National Organization for Women: ‘President Obama, where are the Women?’
The nation’s leading liberal women’s group, the National Organization for Women, is demanding to know why President Barack Obama has failed to make more high-profile appointments of women to his administration.
“President Obama has made a number of high-profile appointments recently — four at last count — and they are all white men,” NOW said in a blast email to supporters Thursday evening, with the subject line, “President Obama, Where are the Women?”
The organization noted that while groups like NOW hoped United Nations Ambassador Susan Rice would succeed Secretary of State Hilary Clinton, she too was “was pushed aside and replaced with a white male nominee” when the “right wing unjustly smeared” her. (RELATED VIDEO: Joe Scarborough slams Mika Brzezinski for defending president’s all-male Cabinet picks)

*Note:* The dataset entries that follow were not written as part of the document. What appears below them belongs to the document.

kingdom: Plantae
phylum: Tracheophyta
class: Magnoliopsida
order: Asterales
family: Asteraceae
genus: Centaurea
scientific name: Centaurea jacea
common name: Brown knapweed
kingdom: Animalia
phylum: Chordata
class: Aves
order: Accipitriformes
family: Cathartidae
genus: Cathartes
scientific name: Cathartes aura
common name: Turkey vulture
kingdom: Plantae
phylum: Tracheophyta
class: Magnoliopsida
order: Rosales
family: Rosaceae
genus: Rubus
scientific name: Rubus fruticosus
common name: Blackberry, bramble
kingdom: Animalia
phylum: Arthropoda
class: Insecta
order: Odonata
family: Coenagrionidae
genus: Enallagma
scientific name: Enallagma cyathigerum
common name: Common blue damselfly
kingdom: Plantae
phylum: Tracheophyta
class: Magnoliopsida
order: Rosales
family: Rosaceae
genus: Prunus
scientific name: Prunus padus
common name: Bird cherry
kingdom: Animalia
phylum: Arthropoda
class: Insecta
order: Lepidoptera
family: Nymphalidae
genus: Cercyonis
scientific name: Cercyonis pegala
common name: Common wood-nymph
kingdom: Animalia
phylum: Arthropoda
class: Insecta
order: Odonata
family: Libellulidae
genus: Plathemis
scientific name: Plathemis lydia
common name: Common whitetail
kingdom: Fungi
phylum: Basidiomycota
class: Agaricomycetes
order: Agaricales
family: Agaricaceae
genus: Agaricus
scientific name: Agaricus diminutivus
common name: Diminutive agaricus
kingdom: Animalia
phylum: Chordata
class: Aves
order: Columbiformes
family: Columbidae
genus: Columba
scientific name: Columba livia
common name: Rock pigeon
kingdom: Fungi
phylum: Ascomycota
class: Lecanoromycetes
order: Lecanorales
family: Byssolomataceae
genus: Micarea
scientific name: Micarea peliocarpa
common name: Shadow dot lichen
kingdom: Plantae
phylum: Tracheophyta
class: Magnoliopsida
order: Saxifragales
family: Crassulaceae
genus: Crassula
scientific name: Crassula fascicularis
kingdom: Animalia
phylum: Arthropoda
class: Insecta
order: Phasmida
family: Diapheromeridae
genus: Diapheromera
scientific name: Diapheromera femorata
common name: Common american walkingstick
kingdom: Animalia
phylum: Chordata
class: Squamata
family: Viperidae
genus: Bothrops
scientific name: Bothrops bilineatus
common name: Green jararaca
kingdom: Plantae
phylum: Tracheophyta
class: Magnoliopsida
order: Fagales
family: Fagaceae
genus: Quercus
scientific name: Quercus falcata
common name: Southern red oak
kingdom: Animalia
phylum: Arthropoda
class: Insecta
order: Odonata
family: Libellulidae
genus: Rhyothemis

NOW is encouraging its members to sign a petition urging the president to appoint more women to his Cabinet — especially women of color. The group suggested, for example, that a woman helm the Federal Communications Commission for the first time in the agency’s history.
“I am concerned that the current trend in your Cabinet appointments has excluded women and people of color. Women, especially women of color, are being disproportionately affected by current debates over the federal budget, education policy and access to health care, and their perspective needs to be represented among your top advisers,” NOW’s petition reads. “There is no doubt that qualified women exist for each and every position you will be called to fill, so there is no excuse to consign the vast majority of decision-making power and authority to men.”
The Obama administration has come under fire in recent days for the lack of diversity in his Cabinet, and particularly for the dearth of women in his inner circle. On MSNBC on Thursday, New York Democratic Rep. Charlie Rangel called the criticisms “embarrassing as hell.”
“We’ve been through all of this with [2012 GOP presidential nominee] Mitt Romney. And we were very hard with Mitt Romney with the women binder and a variety of things,” POLITICO reported Rangel said. “And I kind of think there’s no excuse with the second term.”
At a Tuesday press conference, White House spokesman Jay Carney reiterated that the president does put a high priority on diversity.
“[Obama] believes that by looking broadly for candidates for offices that he ups the chances that he’ll find the very best person for the job,” Carney said. “And I think that the diversity of his administration — both at the Cabinet level and here at the White House and elsewhere — reflects a process that was designed to allow him to find the very best candidates. And he thinks that diversity enhances the process itself — the policy process — because it sort of increases the likelihood of a broader discussion, potentially.”
Despite Carney’s statement, NOW emphasized it would like to see more women in the administration.